Intergenerational disputes about private wealth can happen at any time. But they’re particularly common during periods of family stress and change, such as the holidays and after milestone events such as marriages, divorces or deaths of family members.
“When you go through life with your clients, you’re on an enormous emotional roller coaster,” says Jeffery Price, managing director of wealth management for Price, Dilworth & Associates, a unit of Bank of America Merrill Lynch in Southlake, Texas. “It’s natural for disagreements to come about. It takes a little bit of human emotional intelligence to help bridge the gap and flush out the issues.”
Such disputes can be expensive for both families and advisers if they lead to clients’ moving their business elsewhere or engaging in costly litigation. When clients put off making important decisions — such as those involved with estate planning — because they’re worried about the conflict that will ensue, they could be jeopardizing the financial stability of the family.
More than 40 percent of high-net-worth families say they would rank disputes among relatives over financial strategy as one of the biggest factors holding them back from reaching their wealth goals, according to a recent report from SEI, a financial services company based in Oaks, Pennsylvania. The best way to keep family disagreements from causing lasting financial damage is to establish open lines of communication, experts say.
“One of the things we try to counsel our clients on is being forward with their plans, so there are no surprises,” says Richard Todd, chief executive officer of Innovest Portfolio Solutions, a Denver-based registered investment adviser with about $12 billion in assets under management as of the end of first-quarter 2015.
More than eight out of ten of the heirs in the families surveyed by SEI with an average $18 million in financial assets said that they didn’t know how much wealth they would inherit, and most hadn’t received any formal education or training around handling their inheritance. A separate study by the Williams Group ?found that 70 percent of wealth transfer failures, defined as either losing control of assets or of family harmony, occur within one to three generations.
Todd recommends that his clients conduct family meetings, at least annually, to make sure that everyone is on the same page about the family’s financial goals, both short and long term. Bringing children to those meetings from the teenage years on can help them feel connected to the decision-making process and gain a sense of why family members make certain decisions.
“They are formal family meetings with an agenda,” Todd says. “They can help create a path of good family communication that can really keep everybody informed and help pass along values and other important components of a family history.”

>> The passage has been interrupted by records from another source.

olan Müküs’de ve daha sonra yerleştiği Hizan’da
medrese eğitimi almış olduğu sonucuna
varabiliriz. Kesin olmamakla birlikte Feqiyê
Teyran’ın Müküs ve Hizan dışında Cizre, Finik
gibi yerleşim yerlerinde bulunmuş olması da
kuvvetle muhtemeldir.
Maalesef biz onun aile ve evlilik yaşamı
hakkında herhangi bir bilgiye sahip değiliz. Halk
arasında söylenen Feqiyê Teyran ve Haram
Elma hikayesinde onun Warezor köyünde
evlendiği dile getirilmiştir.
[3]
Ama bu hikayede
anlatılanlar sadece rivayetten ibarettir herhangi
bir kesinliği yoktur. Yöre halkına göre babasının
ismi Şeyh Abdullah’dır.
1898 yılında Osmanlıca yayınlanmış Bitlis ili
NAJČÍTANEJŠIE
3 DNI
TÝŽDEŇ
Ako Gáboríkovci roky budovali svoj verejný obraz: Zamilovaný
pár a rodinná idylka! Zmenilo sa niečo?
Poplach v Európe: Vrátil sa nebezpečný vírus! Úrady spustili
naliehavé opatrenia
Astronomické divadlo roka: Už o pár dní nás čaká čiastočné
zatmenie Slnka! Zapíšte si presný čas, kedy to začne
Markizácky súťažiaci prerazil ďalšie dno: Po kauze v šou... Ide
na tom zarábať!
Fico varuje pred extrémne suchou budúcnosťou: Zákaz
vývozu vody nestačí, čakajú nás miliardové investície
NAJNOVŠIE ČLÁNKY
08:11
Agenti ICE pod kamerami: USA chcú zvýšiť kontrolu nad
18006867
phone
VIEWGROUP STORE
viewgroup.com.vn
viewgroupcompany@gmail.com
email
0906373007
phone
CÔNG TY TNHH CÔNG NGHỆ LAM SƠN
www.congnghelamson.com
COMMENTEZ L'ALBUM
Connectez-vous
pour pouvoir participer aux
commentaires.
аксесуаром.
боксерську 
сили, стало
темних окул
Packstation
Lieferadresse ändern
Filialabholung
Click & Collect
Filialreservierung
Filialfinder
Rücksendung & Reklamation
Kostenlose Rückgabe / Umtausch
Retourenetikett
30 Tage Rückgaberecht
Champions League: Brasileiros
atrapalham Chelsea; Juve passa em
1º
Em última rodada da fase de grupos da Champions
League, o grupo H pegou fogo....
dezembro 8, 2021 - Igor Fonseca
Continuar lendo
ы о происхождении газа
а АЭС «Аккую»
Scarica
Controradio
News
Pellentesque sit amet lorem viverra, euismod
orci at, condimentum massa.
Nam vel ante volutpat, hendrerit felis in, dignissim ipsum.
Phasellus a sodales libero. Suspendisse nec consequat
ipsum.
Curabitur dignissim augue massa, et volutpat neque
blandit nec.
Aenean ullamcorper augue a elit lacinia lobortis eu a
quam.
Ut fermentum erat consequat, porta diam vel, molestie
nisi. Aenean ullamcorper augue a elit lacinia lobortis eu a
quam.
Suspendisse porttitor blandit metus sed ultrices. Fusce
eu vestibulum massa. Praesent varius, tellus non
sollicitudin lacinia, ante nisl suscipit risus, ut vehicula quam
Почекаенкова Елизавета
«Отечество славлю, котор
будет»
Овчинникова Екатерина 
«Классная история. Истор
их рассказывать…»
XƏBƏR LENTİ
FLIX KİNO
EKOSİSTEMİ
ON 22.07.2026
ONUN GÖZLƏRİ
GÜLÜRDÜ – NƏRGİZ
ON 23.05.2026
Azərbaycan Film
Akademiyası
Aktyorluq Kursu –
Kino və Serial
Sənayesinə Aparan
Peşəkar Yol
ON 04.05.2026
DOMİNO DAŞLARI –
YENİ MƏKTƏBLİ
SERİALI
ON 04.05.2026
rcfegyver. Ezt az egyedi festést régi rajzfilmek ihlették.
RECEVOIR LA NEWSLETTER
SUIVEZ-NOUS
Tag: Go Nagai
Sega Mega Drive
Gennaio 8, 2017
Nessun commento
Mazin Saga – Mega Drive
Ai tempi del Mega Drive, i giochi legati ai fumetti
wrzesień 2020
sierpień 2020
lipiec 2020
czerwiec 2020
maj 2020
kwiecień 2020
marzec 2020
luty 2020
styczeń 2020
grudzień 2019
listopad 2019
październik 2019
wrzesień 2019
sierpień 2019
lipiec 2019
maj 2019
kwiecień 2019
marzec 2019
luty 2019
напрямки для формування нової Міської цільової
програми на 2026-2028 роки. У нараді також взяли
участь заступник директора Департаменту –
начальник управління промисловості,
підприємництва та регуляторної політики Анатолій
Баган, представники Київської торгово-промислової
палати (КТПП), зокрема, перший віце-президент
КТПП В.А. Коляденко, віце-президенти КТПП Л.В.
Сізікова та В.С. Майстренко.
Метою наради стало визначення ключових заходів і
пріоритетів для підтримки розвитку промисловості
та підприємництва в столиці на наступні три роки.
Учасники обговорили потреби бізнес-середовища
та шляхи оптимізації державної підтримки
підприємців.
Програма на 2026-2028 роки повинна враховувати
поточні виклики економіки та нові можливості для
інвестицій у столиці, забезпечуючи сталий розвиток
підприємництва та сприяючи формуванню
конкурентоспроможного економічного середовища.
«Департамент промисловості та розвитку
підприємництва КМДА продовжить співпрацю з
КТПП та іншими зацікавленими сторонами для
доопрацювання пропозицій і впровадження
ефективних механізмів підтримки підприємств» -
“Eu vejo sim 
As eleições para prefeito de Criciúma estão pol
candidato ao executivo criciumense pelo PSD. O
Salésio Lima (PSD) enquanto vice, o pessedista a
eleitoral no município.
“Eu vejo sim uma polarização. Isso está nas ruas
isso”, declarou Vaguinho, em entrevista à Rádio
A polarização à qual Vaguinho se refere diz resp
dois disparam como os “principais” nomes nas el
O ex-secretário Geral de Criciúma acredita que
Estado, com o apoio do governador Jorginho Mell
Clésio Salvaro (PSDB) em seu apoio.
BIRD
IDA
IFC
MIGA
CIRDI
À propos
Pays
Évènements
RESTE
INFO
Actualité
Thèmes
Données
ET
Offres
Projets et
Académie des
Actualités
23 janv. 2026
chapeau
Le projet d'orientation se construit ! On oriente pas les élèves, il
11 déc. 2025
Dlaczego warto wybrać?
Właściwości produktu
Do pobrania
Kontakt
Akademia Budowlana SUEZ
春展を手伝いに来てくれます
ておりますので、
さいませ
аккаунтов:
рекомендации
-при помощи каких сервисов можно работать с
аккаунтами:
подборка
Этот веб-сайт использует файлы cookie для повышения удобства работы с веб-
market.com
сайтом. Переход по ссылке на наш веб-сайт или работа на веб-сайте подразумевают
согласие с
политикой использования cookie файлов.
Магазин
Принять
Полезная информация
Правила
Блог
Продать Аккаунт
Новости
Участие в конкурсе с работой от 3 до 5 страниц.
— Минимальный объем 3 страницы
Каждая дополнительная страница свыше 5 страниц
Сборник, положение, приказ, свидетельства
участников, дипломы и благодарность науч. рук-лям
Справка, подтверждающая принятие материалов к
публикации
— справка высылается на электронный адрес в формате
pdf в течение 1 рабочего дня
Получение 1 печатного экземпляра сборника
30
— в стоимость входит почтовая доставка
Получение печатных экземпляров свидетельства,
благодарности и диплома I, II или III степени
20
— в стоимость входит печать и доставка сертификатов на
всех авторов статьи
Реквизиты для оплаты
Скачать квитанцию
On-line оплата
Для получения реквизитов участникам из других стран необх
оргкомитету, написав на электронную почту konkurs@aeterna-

Such meetings are especially important for blended families, for whom disputes are more common, Price says. For families that don’t like talking about money, annual meetings can help them get more comfortable discussing potentially emotional topics like money and death. Successful communication is an ongoing strategy, and most conflicts won’t be resolved in one meeting.
“You have some clients who want to pretend that a family dynamic is going to miraculously get better once they’re gone,” Price says. “We try to be proactive in that conversation and get Mom and Dad to define what life is really going to look like once they’re gone.”
Helping keep the peace among family members and head off disputes before they devolve can benefit everyone involved, including wealth managers.
“From an adviser’s perspective, you really have to address those issues proactively, before there’s a lot of infighting going on,” Price says. “Otherwise, you’re going to lose that relationship. You may resonate with one or two of them, but you’ll wind up losing a significant portion of the assets once they start fighting with each other.”